= Microconnect distributed antennas =

Microconnect distributed antennas (MDA) are small-cell local area (100 metre radius) transmitter-receivers usually fitted to lampposts and other street furniture in order to provide Wireless LAN, GSM and GPRS connectivity. They are therefore less obtrusive than the usual masts and antennas used for these purposes and meet with less public opposition.

== Service provided ==
The service provided by microconnect distributed antennas cover a market in heavily populated urban area addressing mobile and radio connection. Also MDA is suited for bustling cities and historical areas where mobile connection and ability is impaired. Having many low power, small antennae preforms and covers an area equal to or better than a traditional Macrocellular site. The centrally located radio base station connects to the antennae by fibre optical cable. Each antenna point contains a 63–65 GHz wireless unit alongside a large memory store providing proxy and cache services. Also users will be able to obtain 64 kbit uplink/ 384kbit downlink service. Multiple operators can share this infrastructure. So that different service providers can this technology to benefit their customers.

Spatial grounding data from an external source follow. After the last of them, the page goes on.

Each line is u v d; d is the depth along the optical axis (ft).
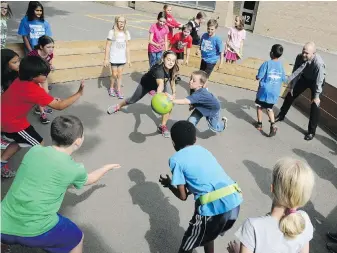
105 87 25.57
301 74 20.75
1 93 13.89
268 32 50.65
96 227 12.21
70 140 8.21
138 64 29.58
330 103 22.66
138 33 44.96
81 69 25.95
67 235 8.55
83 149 17.10
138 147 17.88
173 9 58.90
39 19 20.88
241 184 15.87
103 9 61.57
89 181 9.07
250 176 16.63
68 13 53.62
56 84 24.84
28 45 21.07
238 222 13.33
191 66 30.19
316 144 20.81
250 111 24.64
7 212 7.97
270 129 20.86
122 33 22.56
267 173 17.06
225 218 9.00
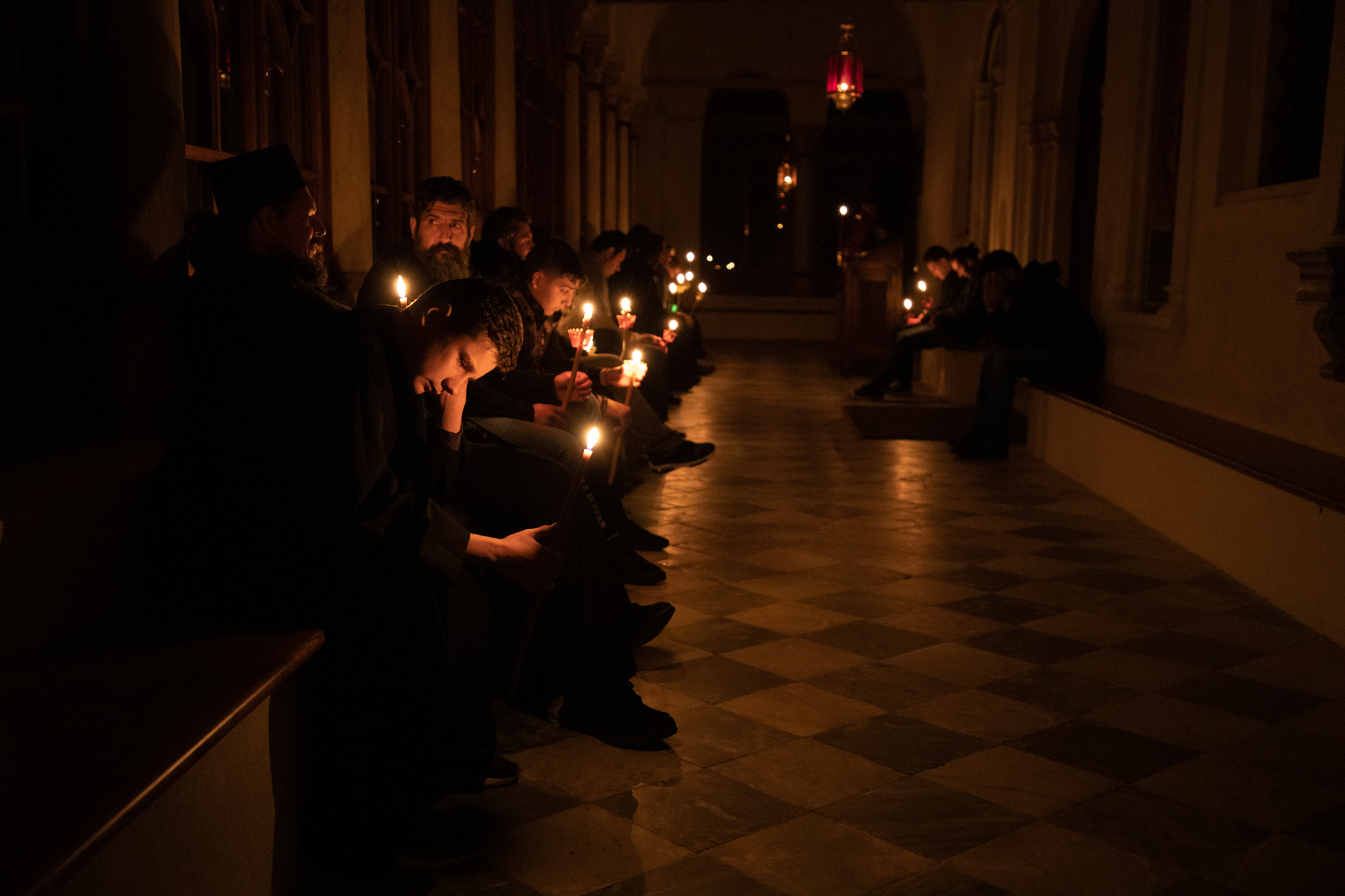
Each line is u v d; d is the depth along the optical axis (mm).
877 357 14508
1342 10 4859
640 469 7785
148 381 3045
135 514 2666
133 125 2969
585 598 3264
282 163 2709
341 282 5180
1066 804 2910
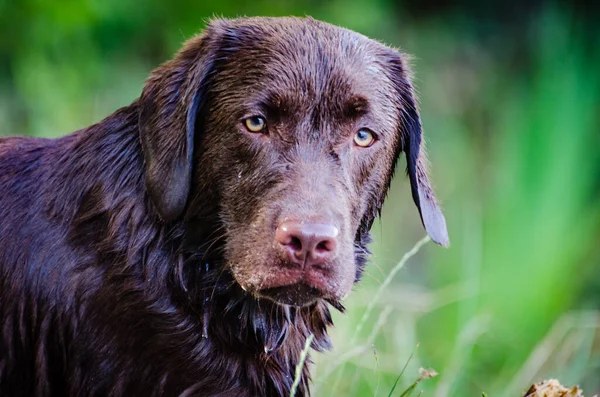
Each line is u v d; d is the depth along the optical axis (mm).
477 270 15508
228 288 7664
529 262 15539
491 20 23188
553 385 7504
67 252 7688
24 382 8000
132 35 19875
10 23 18656
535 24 22625
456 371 11945
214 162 7504
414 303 13891
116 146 7805
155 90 7598
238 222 7398
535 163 16641
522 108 19328
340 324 12391
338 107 7441
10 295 7859
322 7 20250
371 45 7969
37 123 17000
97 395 7688
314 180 7137
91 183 7754
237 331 7785
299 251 6902
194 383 7629
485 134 21781
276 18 7977
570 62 18344
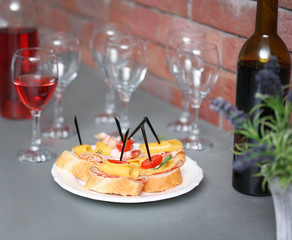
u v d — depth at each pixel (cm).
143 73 114
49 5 181
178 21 128
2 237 80
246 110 87
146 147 90
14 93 121
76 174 93
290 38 99
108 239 79
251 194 90
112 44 112
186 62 105
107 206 87
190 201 89
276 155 71
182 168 96
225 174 98
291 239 74
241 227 83
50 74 102
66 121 122
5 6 120
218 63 105
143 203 88
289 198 73
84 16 163
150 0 135
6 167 100
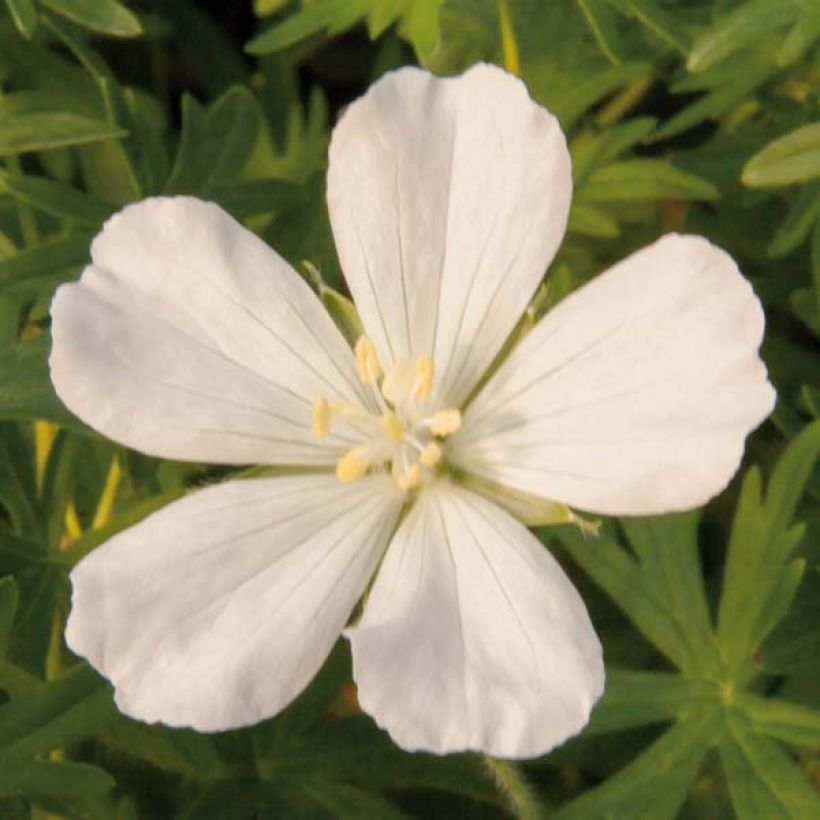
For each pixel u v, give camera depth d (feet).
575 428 0.52
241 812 0.58
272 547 0.52
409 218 0.53
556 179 0.53
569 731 0.50
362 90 0.74
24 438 0.60
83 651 0.50
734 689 0.58
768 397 0.50
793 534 0.58
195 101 0.62
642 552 0.58
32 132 0.61
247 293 0.53
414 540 0.53
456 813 0.61
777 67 0.64
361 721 0.59
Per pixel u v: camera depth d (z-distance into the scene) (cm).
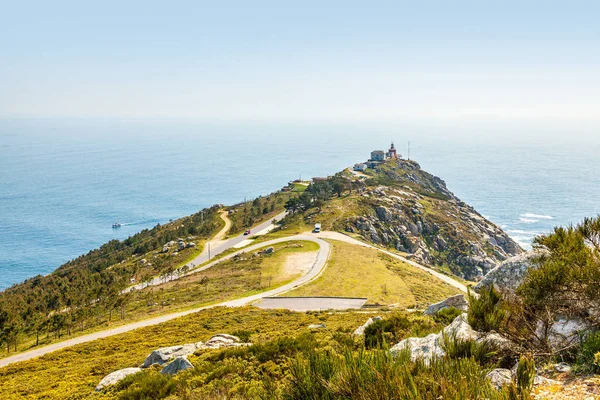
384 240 15838
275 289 8669
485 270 16612
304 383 608
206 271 11481
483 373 539
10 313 8569
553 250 877
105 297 9781
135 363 3456
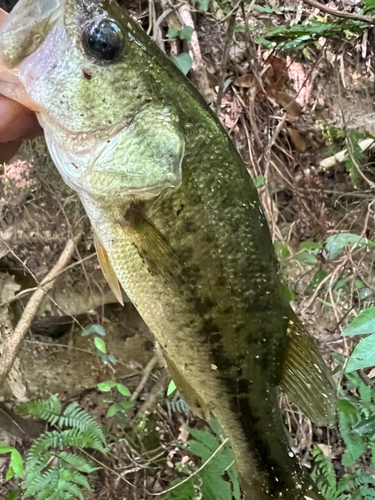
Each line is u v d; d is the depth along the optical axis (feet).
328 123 1.37
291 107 1.32
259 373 0.80
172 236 0.71
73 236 1.13
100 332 1.11
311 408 0.81
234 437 0.83
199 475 1.10
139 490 1.24
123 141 0.67
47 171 1.12
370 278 1.24
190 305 0.74
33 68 0.63
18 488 1.17
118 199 0.70
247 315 0.76
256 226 0.75
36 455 1.09
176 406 1.26
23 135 0.71
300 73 1.36
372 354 0.70
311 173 1.39
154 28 1.03
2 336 1.15
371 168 1.43
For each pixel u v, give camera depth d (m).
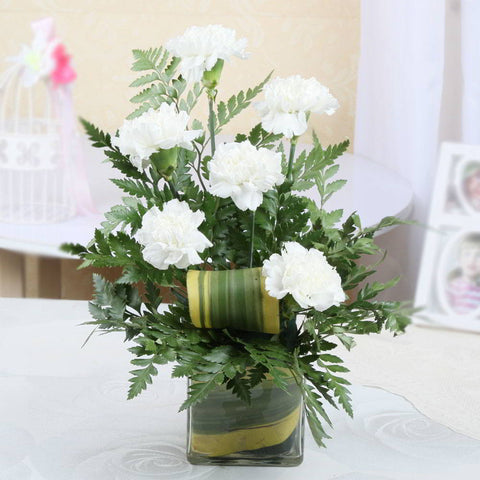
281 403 1.02
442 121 2.71
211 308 0.94
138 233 0.92
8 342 1.40
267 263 0.91
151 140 0.93
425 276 2.30
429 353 1.75
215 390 1.01
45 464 1.05
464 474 1.06
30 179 2.16
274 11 2.89
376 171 2.59
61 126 2.36
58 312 1.53
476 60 2.58
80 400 1.22
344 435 1.15
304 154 1.06
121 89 2.95
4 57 2.85
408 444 1.13
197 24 2.91
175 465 1.06
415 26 2.57
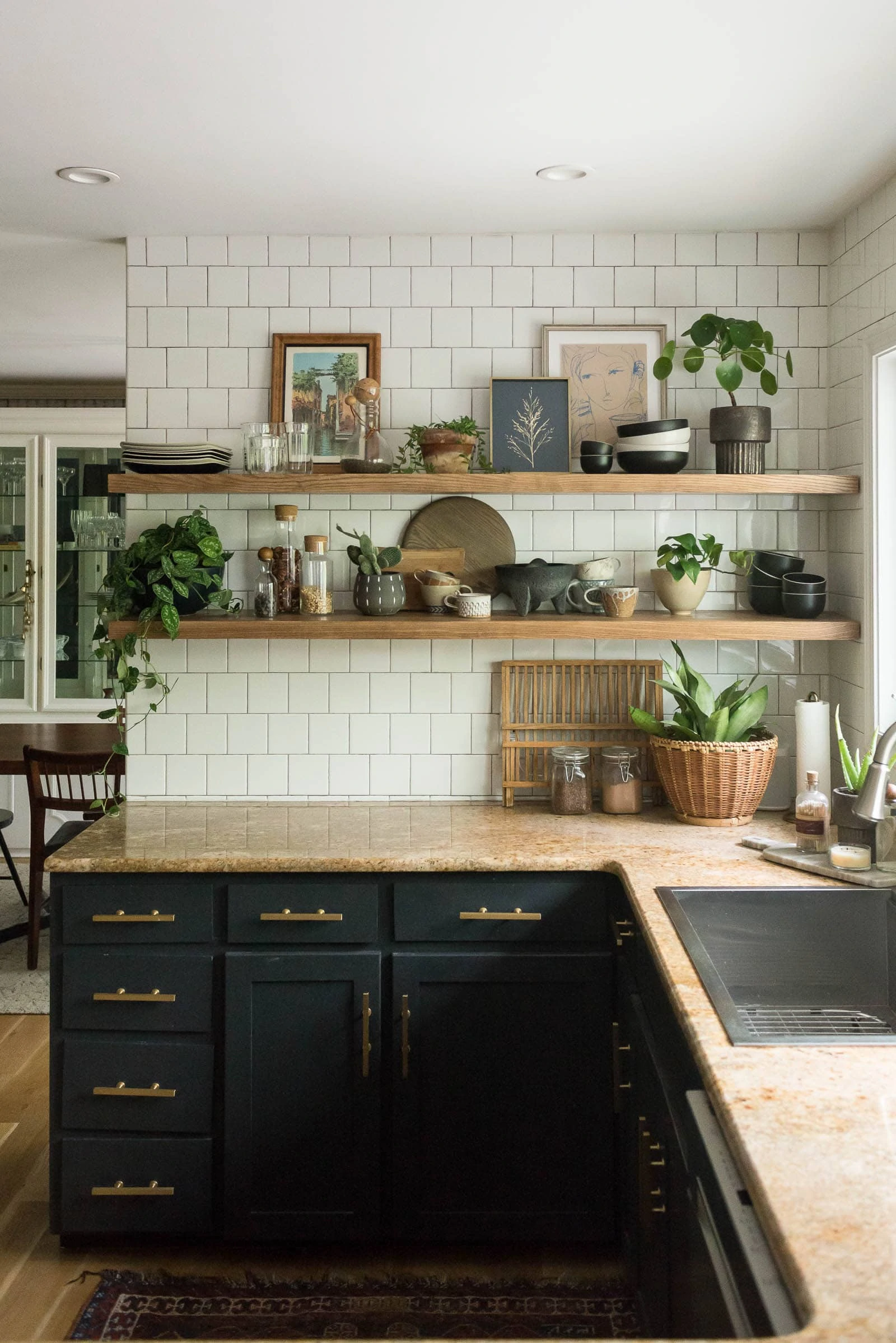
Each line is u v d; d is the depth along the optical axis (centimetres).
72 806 480
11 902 585
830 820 317
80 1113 280
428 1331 253
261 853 283
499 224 330
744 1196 139
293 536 345
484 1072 279
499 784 349
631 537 346
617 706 348
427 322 341
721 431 321
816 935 242
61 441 648
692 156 275
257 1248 288
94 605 659
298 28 210
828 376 340
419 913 279
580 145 268
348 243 340
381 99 242
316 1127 279
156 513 344
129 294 342
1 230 339
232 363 342
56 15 205
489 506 344
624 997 267
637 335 341
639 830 309
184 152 273
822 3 201
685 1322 177
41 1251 285
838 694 340
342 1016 279
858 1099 151
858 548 318
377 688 347
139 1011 280
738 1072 160
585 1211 279
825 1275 111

== Four part MDA System ==
The four part MDA system is, the DAS (Distributed Antenna System) Master unit, access network optical fibre, and the Remote Radio over Fibre (RoF) Unit (Remote Antennae Points). Followed by the Supervisory and Management facilities. This system is compatible GSM (2g and 2.5G) and 3G network requirements of mobile users.

The MDA is an economical device that gives a somewhat low-cost solution to give more people access to mobile and broadband connection. This solution also has a low environmental impact that might not clutter up a historical part of an urban area. As communities become more and more dependent on technology solutions like the MDA system is perfect for protecting the natural beauty.